Too Much Plastic Waste in the Ocean Updated in October 2018

The amount of plastic waste worldwide has increased by more than 300 million tons a year. The maximum estimate of plastic waste released into the ocean reached 12 million tons per year. OECD has compiled a report containing such data, demonstrating how seriously plastic waste is affecting the ocean. The report warns that human life could be threatened through consumption of fish and shellfish that ingested plastic waste. UNEP (United Nations Environment Program) has also compiled a report stating that 67 countries/regions have introduced some kind of regulatory measures including the prohibition to produce plastic products, suggesting other countries to do the same.

Plastic wastes are generated from bottled drinks, shopping bags and various other products made from plastic. Increase in the global production and use of plastic are causing large amounts of it to flow into the ocean. International countermeasures are delayed, and it has become a major global issue.

The abovementioned 160-page OECD report is titled “Improving Markets for Recycled Plastics: Trends, Prospects and Policy Responses.” According to the report, world’s plastic production in 1950 was 2 million tons, but in 2015, it reached 407 million tons. Out of that, only 14-18% get recycled. Plastic waste is constantly on the rise to reach 302 million tons in 2015. This accounts for 3-4% of all wastes.

The reason why plastic waste is so damaging is because the waste is outpouring into the sea and increasingly contaminating the ocean. The report mentions that in 2010, the amount of dumped plastic or plastic outpour from landfills reached 4 million to 12 million tons annually. Decrease in tourism due to contaminated beaches and negative impact on fishery led to economic damages amounting to 13 billion dollars per year.

The report further alarms health risks from eating fish that swallowed plastic.

Prior to the OECD report, UNEP published a 90-page report titled “Single-Use Plastics: A Roadmap for Sustainability.” It focuses on national measures towards plastic waste. According to the report, more than 67 countries and regions have introduced some kind of regulatory measures like banning production of plastic shopping bags and bottles that can cause marine pollution or charging penalty when plastic is used.

In Africa for instance, 25 countries have introduced regulatory measures: Rwanda banned the production, consumption and import of plastic shopping bags in 2008. Kenya has also implemented similar regulations in 2017. In Europe, 20 countries have implemented regulations. In 2011, Italy banned plastic shopping bags using materials that are not biodegradable. In Asia, China prohibited shopping bags that are not biodegradable in 2008. In 2016, India also prohibited use of shopping bags that are not biodegraded by microorganisms. In the United States, the city of New York, the state of Hawaii, California and other states/cities are implementing regulations.

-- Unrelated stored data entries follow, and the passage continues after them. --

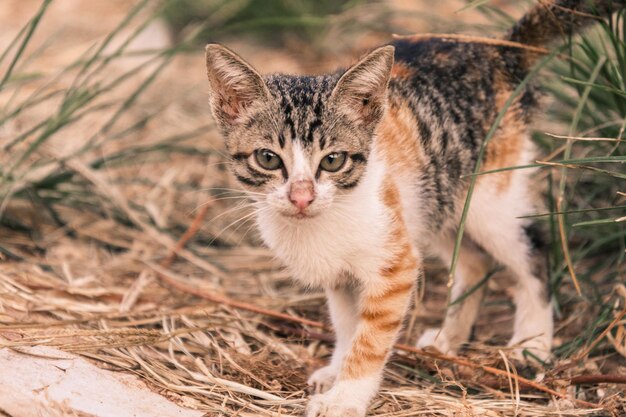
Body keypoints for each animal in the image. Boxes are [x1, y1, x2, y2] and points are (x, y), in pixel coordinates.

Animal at [204, 0, 620, 416]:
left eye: (334, 160)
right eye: (268, 159)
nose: (302, 197)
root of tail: (497, 50)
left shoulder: (394, 264)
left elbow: (370, 338)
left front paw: (345, 396)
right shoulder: (343, 276)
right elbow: (347, 324)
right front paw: (336, 370)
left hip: (488, 199)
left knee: (532, 252)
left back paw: (531, 343)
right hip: (435, 200)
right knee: (475, 262)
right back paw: (448, 340)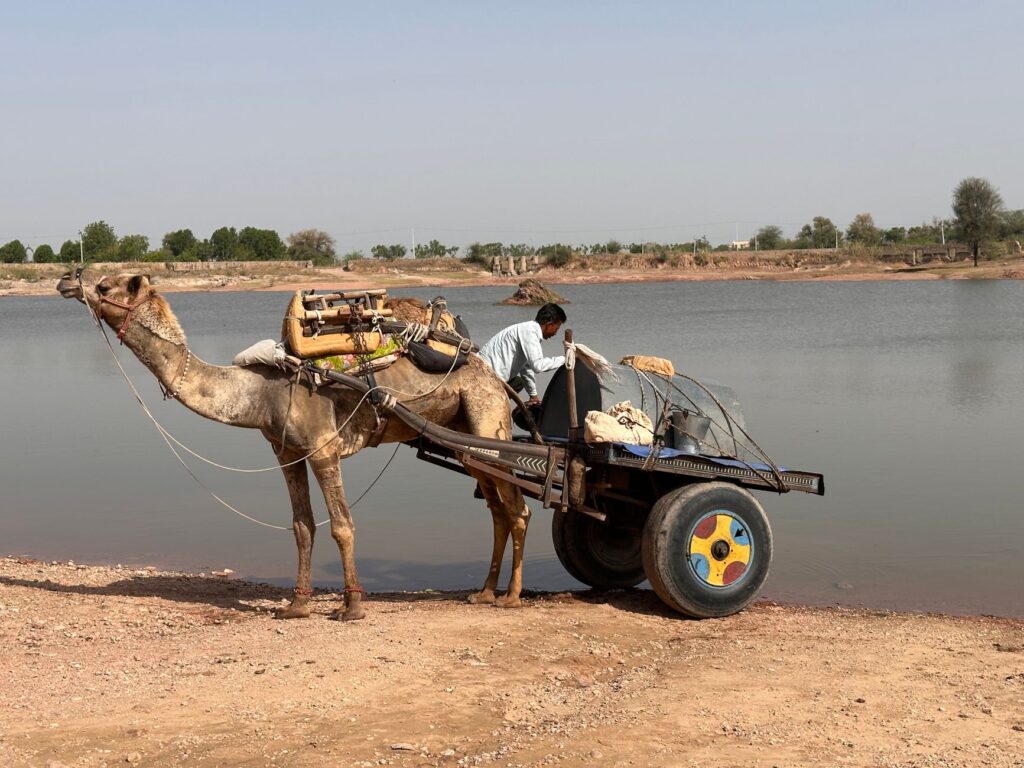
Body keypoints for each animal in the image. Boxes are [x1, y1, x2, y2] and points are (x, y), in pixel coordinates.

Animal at [57, 270, 531, 621]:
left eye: (105, 286)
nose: (66, 280)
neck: (260, 389)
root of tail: (492, 374)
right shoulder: (287, 453)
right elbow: (302, 527)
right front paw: (297, 604)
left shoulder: (323, 449)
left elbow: (341, 524)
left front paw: (352, 606)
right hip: (467, 436)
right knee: (496, 507)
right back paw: (485, 593)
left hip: (488, 420)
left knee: (517, 507)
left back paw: (511, 596)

Another UNEP report titled “The State of Plastics” estimates that by 2030, plastic production worldwide shall reach 619 million tons per year and emphasized the swift need for all nations to incorporate measures.

Led by EU, the June G7 Summit Meeting adopted the Ocean Plastics Charter. It includes numerical targets to reduce plastic waste. The United States and Japan, the two countries known to dispose large amounts of plastic waste, did not sign the charter.

According to sources close to Japan’s Ministry of the Environment, plastic waste will become one of the key issues during the G20 ministers’ meeting to be held in Osaka in June 2019.